Despite a spokesperson for the Labour Party saying that it will look “with an open mind” at the renewal of Trident, it seems increasingly likely that the party plans to fight the 2015 election on a platform of retaining Britain’s nuclear deterrent.
According to the Independent, “there are growing signs that Labour will join the Conservatives in backing a £25billion ‘like-for-like’ replacement”.
Despite murmurings from some Liberal Democrats, the coalition is already intent on renewing a weapons system which, if ever deployed, would result in the deaths of thousands if not millions of human beings.
A costing commissioned by a cross-party group of MPs – which included former defence secretaries Malcolm Rifkind, Labour’s Des Brown and Menzies Campbell – says the full cost of replacing Trident will be £83.5bn.
Savings could be spread over years until 2062 of course; but that would still mean spending £1.86bn a year on the project.
To put this amount of money into some sort of perspective, George Osborne’s first “emergency” budget planned for cuts of six billion pounds; on the back of which public sector workers also faced a three per cent rise in their pension contributions to save the state just under two billion.

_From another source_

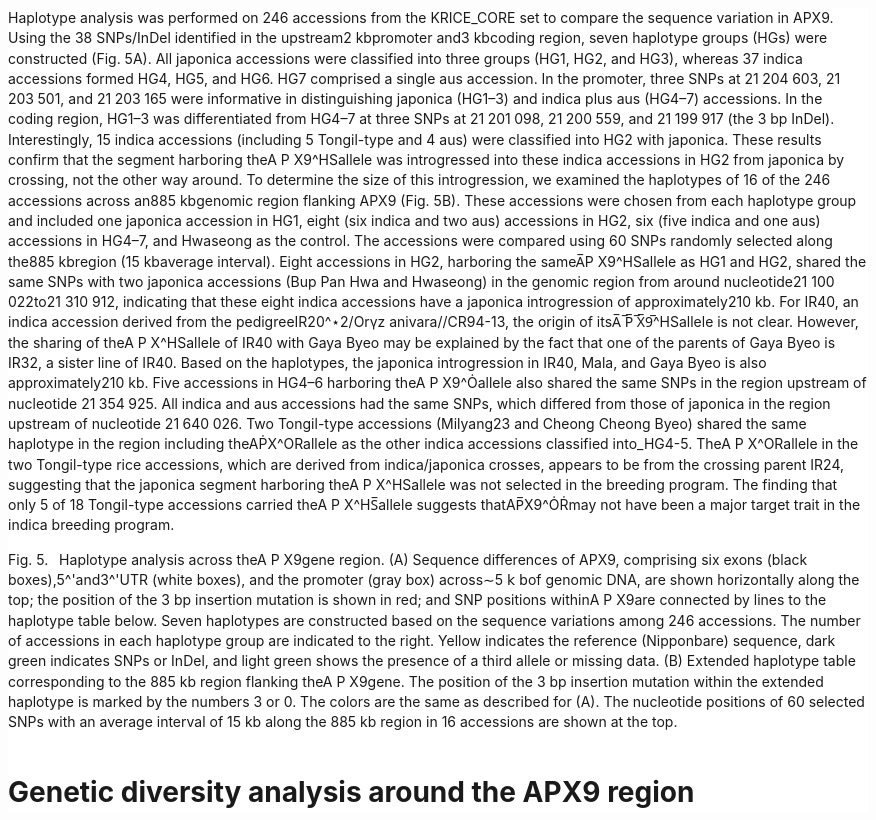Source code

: Haplotype analysis was performed on 246 accessions from the KRICE_CORE set to compare the sequence variation in APX9. Using the 38 SNPs/InDel identified in the upstream2 kbpromoter and3 kbcoding region, seven haplotype groups (HGs) were constructed (Fig. 5A). All japonica accessions were classified into three groups (HG1, HG2, and HG3), whereas 37 indica accessions formed HG4, HG5, and HG6. HG7 comprised a single aus accession. In the promoter, three SNPs at 21 204 603, 21 203 501, and 21 203 165 were informative in distinguishing japonica (HG1–3) and indica plus aus (HG4–7) accessions. In the coding region, HG1–3 was differentiated from HG4–7 at three SNPs at 21 201 098, 21 200 559, and 21 199 917 (the 3 bp InDel). Interestingly, 15 indica accessions (including 5 Tongil-type and 4 aus) were classified into HG2 with japonica. These results confirm that the segment harboring theA P X9^HSallele was introgressed into these indica accessions in HG2 from japonica by crossing, not the other way around. To determine the size of this introgression, we examined the haplotypes of 16 of the 246 accessions across an885 kbgenomic region flanking APX9 (Fig. 5B). These accessions were chosen from each haplotype group and included one japonica accession in HG1, eight (six indica and two aus) accessions in HG2, six (five indica and one aus) accessions in HG4–7, and Hwaseong as the control. The accessions were compared using 60 SNPs randomly selected along the885 kbregion (15 kbaverage interval). Eight accessions in HG2, harboring the sameA̅P X9^HSallele as HG1 and HG2, shared the same SNPs with two japonica accessions (Bup Pan Hwa and Hwaseong) in the genomic region from around nucleotide21 100 022to21 310 912,  indicating that these eight indica accessions have a japonica introgression of approximately210 kb. For IR40, an indica accession derived from the pedigreeIR20^⋆2/Orγz anivara//CR94-13, the origin of itsA̅ ̅P̅ ̅X̅9̅^HSallele is not clear. However, the sharing of theA P X^HSallele of IR40 with Gaya Byeo may be explained by the fact that one of the parents of Gaya Byeo is IR32, a sister line of IR40. Based on the haplotypes, the japonica introgression in IR40, Mala, and Gaya Byeo is also approximately210 kb. Five accessions in HG4–6 harboring theA P X9^Ȯallele also shared the same SNPs in the region upstream of nucleotide 21 354 925. All indica and aus accessions had the same SNPs, which differed from those of japonica in the region upstream of nucleotide 21 640 026. Two Tongil-type accessions (Milyang23 and Cheong Cheong Byeo) shared the same haplotype in the region including theAṖX^ORallele as the other indica accessions classified into_HG4-5. TheA P X^ORallele in the two Tongil-type rice accessions, which are derived from indica/japonica crosses, appears to be from the crossing parent IR24, suggesting that the japonica segment harboring theA P X^HSallele was not selected in the breeding program. The finding that only 5 of 18 Tongil-type accessions carried theA P X^HS̅allele suggests thatAP̅X9^ȮṘmay not have been a major target trait in the indica breeding program.


Fig. 5.  Haplotype analysis across theA P X9gene region. (A) Sequence differences of APX9, comprising six exons (black boxes),5^'and3^'UTR (white boxes), and the promoter (gray box) across∼5 𝗄 𝖻of genomic DNA, are shown horizontally along the top; the position of the 3 bp insertion mutation is shown in red; and SNP positions withinA P X9are connected by lines to the haplotype table below. Seven haplotypes are constructed based on the sequence variations among 246 accessions. The number of accessions in each haplotype group are indicated to the right. Yellow indicates the reference (Nipponbare) sequence, dark green indicates SNPs or InDel, and light green shows the presence of a third allele or missing data. (B) Extended haplotype table corresponding to the 885 kb region flanking theA P X9gene. The position of the 3 bp insertion mutation within the extended haplotype is marked by the numbers 3 or 0. The colors are the same as described for (A). The nucleotide positions of 60 selected SNPs with an average interval of 15 kb along the 885 kb region in 16 accessions are shown at the top.

# Genetic diversity analysis around the APX9 region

In terms of where the money that is being spent on Trident might alternatively be used, a modern state-of-the-art hospital costs in the region of £545 million to build (which, as it happens, would save thousands of lives a year rather than stand-by ready to exterminate them), and to give free school dinners to all children in families in receipt of Universal Credit would cost around £500 million per year.
And according to the Institute for Public Policy Research (IPPR), the cost of universal childcare would be £6.7bn.
Commenting on the cost to the taxpayer of Trident, CND general secretary Kate Hudson told Left Foot Forward it was “impossible to see any justification for spending over £100 billion on a Cold War weapons system which senior military figures describe as useless.”
“The opportunity costs are massive, whether you look at the impact on health, education, social services, or indeed other elements of the defence budget – troops have already been cut in their tens of thousands,” she said.
As for the contemporary security threat, back in 2009 a letter sent to The Times signed by a group of senior military officers – figures not known for pacifist tendencies – said the following:
“Nuclear weapons have shown themselves to be completely useless as a deterrent to the threats and scale of violence we currently face or are likely to face, particularly international terrorism.”
Anyone who has ever cracked a joke about nuclear weapons, or reflected on what we might do with them were we to go to war, or who has accepted them as an everyday part of civilisation, like the car or the internet, ought to ponder for a moment the innumerable better things the money might be spent on.